Despite all our worries about working too much and not spending enough time with our children, a recent study now reports that the opposite is true: Families are actually spending more time together.
”The Rug Rat Race,” a report based on the research of husband-and-wife economists Garey Ramey and Valerie A. Ramey of the University of California, San Diego, shows that parents — especially those who are college-educated — are allocating more time to childcare compared to parents of the previous generation.
In their research, the Rameys conclude that moms and dads are choosing to do this because of their children’s competition for college. “The number of college-bound students has surged in recent years, coincident with the rise in time spent on childcare,” the Rameys wrote in their abstract. “The resulting ‘cohort crowding’ has led parents to compete more aggressively for college slots by spending increasing amounts of time on college preparation.”

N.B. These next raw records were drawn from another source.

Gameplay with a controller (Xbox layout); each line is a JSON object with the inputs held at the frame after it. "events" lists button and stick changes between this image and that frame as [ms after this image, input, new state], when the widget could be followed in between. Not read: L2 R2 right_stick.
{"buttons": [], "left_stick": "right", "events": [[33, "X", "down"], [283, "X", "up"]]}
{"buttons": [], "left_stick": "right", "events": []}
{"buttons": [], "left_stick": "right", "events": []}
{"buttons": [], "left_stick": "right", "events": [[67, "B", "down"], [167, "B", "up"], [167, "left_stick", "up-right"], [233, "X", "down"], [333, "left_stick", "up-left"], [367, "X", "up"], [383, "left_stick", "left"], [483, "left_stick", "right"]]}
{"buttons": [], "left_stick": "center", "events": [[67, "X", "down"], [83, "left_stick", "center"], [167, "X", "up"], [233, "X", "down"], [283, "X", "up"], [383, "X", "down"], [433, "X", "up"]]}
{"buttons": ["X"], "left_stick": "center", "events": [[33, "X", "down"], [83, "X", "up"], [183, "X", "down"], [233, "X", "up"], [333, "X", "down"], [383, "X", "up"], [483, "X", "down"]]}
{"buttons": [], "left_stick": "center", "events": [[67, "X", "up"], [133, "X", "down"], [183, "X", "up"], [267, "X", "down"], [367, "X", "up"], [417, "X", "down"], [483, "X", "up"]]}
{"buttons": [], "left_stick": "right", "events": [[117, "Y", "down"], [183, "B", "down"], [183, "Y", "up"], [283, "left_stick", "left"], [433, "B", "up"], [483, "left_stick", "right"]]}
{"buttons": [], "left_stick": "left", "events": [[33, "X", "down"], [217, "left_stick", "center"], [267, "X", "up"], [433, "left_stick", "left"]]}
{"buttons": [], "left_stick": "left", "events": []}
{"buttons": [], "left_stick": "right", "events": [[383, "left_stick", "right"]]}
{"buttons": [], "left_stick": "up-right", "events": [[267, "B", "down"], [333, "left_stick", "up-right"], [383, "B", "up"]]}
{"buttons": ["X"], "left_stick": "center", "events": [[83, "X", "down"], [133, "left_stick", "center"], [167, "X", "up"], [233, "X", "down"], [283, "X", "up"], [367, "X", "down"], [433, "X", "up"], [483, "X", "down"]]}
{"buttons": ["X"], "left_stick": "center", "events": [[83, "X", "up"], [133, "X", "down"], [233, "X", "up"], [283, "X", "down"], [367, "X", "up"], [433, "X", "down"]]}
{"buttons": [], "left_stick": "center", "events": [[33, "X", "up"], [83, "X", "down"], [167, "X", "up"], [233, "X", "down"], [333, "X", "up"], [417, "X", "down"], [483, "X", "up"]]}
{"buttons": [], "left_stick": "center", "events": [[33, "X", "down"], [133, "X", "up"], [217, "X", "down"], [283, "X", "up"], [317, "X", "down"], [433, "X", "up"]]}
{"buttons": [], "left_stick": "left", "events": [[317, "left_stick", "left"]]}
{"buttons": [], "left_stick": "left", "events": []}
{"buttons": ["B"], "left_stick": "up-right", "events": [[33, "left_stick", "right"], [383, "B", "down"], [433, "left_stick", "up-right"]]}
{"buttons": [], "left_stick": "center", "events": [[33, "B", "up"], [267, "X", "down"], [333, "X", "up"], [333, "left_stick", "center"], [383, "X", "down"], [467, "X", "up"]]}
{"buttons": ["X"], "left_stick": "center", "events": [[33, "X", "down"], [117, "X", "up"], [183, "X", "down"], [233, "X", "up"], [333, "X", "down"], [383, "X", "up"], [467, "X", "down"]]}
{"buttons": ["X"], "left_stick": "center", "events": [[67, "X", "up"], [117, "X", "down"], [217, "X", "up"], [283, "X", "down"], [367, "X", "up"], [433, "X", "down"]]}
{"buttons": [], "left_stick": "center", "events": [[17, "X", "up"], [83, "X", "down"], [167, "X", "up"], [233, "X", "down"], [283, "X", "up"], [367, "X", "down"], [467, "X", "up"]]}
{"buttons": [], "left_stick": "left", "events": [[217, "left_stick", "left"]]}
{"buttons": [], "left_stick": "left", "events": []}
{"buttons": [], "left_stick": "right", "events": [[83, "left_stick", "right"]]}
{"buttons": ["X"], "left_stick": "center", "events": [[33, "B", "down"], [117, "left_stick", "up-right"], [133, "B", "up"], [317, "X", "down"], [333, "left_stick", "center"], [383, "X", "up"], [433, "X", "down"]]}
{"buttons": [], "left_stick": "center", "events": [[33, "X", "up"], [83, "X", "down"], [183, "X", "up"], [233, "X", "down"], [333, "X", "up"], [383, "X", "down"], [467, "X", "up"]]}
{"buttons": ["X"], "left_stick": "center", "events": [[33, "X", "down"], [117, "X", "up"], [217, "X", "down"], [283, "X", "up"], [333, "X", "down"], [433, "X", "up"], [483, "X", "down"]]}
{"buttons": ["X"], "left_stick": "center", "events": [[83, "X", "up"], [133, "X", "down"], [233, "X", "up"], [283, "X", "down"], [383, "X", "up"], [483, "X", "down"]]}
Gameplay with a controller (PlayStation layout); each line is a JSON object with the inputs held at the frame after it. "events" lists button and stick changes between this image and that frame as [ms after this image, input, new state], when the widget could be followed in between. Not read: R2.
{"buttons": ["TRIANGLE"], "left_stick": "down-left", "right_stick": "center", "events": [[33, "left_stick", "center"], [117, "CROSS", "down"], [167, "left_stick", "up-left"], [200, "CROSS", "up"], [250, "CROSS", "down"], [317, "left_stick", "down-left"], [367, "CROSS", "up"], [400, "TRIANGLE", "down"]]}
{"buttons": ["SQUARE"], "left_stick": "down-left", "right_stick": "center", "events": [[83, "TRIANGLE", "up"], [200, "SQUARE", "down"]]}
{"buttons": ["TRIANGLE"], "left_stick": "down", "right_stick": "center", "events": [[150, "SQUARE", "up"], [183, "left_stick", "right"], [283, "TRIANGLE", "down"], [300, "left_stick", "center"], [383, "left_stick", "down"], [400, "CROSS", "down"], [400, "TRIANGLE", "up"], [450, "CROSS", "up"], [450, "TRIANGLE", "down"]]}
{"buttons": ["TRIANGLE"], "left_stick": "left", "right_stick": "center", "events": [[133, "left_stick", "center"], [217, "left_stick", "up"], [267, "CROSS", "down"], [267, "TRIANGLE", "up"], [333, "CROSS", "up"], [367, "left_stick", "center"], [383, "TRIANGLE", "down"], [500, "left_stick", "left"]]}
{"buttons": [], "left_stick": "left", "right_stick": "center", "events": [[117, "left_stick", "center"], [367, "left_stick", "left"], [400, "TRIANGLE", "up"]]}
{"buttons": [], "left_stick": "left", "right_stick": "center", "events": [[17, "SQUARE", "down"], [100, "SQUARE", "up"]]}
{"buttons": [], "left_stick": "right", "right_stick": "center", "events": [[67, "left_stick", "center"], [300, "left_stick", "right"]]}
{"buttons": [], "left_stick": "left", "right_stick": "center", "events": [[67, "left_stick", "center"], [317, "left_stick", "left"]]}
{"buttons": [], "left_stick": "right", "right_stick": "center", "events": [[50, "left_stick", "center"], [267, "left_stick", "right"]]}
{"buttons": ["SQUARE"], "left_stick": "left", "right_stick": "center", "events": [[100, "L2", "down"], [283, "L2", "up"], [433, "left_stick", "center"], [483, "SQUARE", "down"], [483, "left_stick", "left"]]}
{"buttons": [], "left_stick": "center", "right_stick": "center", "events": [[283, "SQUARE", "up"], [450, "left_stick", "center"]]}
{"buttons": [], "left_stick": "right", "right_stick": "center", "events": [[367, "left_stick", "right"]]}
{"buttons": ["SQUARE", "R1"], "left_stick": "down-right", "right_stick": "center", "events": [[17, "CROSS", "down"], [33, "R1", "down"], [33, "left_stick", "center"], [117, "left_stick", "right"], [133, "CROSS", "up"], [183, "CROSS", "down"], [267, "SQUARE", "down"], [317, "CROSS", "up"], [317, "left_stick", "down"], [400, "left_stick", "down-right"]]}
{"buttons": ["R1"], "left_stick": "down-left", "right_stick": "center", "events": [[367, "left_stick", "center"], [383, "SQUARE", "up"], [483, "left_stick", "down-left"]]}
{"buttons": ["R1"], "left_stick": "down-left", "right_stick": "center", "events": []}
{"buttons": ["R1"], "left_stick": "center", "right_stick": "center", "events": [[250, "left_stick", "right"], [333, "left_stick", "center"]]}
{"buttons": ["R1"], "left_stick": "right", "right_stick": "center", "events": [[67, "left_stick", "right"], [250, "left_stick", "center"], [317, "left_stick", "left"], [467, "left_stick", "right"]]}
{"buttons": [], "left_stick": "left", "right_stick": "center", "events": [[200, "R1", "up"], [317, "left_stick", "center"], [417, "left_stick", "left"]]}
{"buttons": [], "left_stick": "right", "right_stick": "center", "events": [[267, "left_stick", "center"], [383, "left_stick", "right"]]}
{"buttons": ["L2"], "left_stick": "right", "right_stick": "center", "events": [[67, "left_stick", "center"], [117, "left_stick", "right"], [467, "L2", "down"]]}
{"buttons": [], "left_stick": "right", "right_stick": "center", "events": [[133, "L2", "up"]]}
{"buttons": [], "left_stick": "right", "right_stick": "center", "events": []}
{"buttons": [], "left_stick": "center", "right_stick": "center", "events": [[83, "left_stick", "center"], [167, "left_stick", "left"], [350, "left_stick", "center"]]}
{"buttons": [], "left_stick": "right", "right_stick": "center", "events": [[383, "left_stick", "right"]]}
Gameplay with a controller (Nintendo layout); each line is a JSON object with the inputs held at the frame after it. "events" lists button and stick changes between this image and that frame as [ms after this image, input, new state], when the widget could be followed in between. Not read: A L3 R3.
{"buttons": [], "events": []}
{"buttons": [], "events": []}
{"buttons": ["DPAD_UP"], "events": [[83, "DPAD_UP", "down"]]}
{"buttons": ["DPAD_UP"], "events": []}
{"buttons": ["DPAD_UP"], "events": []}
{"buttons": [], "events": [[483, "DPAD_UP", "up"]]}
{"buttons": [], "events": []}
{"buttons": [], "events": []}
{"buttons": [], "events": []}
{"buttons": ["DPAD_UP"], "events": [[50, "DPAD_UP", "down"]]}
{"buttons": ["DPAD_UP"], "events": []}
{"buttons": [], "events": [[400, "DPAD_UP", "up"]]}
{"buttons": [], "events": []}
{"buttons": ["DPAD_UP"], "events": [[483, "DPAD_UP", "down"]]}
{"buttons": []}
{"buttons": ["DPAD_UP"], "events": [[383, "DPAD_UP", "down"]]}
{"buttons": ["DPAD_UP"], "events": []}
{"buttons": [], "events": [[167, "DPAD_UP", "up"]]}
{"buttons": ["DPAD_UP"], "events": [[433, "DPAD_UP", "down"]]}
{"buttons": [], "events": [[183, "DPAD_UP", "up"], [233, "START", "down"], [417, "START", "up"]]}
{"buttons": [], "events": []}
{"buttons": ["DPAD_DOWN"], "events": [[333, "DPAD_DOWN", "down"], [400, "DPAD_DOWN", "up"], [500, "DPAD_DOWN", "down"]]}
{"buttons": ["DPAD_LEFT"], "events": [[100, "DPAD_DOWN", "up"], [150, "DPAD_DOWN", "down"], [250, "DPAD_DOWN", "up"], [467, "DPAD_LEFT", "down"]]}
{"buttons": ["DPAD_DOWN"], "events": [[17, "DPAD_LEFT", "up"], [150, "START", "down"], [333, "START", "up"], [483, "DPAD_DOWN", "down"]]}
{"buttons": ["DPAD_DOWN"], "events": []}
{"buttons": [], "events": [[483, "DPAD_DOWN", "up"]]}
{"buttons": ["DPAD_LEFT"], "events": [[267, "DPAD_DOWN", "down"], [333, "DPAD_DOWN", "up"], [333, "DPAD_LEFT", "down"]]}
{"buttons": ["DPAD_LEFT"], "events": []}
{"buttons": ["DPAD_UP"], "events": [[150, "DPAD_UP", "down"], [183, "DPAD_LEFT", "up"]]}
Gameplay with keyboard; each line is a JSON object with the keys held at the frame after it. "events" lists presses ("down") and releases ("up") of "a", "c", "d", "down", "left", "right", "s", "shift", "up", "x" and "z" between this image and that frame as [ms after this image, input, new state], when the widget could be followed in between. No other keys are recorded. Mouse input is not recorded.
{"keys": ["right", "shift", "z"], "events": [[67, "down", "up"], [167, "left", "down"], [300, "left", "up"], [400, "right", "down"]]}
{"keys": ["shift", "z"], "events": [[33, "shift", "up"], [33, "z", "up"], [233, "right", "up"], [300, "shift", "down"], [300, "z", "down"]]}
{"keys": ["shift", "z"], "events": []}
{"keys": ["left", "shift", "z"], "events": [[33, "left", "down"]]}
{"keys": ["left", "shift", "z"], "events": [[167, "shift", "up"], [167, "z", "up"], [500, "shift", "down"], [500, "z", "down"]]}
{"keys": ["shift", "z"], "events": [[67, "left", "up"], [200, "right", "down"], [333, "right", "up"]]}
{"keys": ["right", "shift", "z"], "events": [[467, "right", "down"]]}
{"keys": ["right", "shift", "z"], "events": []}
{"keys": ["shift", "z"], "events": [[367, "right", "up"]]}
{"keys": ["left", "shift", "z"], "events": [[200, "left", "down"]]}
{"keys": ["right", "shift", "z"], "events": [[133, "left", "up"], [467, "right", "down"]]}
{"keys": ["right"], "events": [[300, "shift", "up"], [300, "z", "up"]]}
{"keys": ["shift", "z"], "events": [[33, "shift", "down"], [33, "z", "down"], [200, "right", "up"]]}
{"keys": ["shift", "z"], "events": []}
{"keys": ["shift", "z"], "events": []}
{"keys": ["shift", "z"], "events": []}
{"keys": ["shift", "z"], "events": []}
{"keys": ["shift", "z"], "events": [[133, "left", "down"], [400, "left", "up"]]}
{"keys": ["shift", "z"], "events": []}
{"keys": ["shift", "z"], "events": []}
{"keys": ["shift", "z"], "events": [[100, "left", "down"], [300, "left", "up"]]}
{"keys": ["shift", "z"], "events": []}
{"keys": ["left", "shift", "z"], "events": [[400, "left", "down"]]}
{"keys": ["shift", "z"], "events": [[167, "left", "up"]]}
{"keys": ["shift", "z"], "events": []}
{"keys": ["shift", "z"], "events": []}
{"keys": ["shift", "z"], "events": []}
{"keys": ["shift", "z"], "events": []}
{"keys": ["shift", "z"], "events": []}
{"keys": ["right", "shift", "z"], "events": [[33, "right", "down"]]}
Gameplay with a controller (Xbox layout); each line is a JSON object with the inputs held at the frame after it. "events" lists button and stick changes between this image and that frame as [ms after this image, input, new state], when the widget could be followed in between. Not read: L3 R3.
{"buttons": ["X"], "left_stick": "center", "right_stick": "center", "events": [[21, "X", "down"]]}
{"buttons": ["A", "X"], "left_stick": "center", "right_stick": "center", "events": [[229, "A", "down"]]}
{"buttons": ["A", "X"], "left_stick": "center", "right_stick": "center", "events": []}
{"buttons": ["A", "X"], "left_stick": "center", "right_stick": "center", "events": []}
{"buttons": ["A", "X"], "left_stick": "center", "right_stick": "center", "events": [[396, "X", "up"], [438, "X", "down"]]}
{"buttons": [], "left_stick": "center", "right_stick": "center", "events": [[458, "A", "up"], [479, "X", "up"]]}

The increase in childcare time occurred for these parents not when their children were infants and toddlers; it happened when their kids got older. The researchers also found that these parents spent most of their time coordinating and transporting their children to various activities.
In their paper, the Rameys used previous research to show how parents of different education levels allow their children to spend their free time. Children of less-educated parents play with friends and relatives in the neighborhood, often unsupervised, they noted. They referred to this as “the natural development” approach. Then there’s a “concerted cultivation approach” used by more-educated parents. The latter requires a lot of parental involvement. Quoting an ethnographic study called “Unequal Childhoods,” the researchers described what happens when families take the concerted cultivation approach to raising children: “Children’s activities create substantial work for their parents. Parents fill out enrollment forms, write checks, call to arrange car pools, wash uniforms, drive children to events, and make refreshments…. Simply getting ready for an activity – collecting the equipment, organizing the children, loading the car – can be exhausting…, in addition to the labor of preparing, there is the labor of watching.
“In sum, it appears that college-educated parents with children age 5 or over spend a good deal of their time on education and children’s activities,” the Rameys wrote.
I reflected on this study as I sat at my desk making plans for my son’s involvement in T-ball, America’s Kids Run and other upcoming events and activities. Which leads me to ask: How much time do you spend on your child’s education and recreational activities? What are your thoughts on the “natural development” approach in comparison to the “concerted cultivation” approach to raising children? Is one really better than the other? Is there value in providing our kids more unsupervised free time?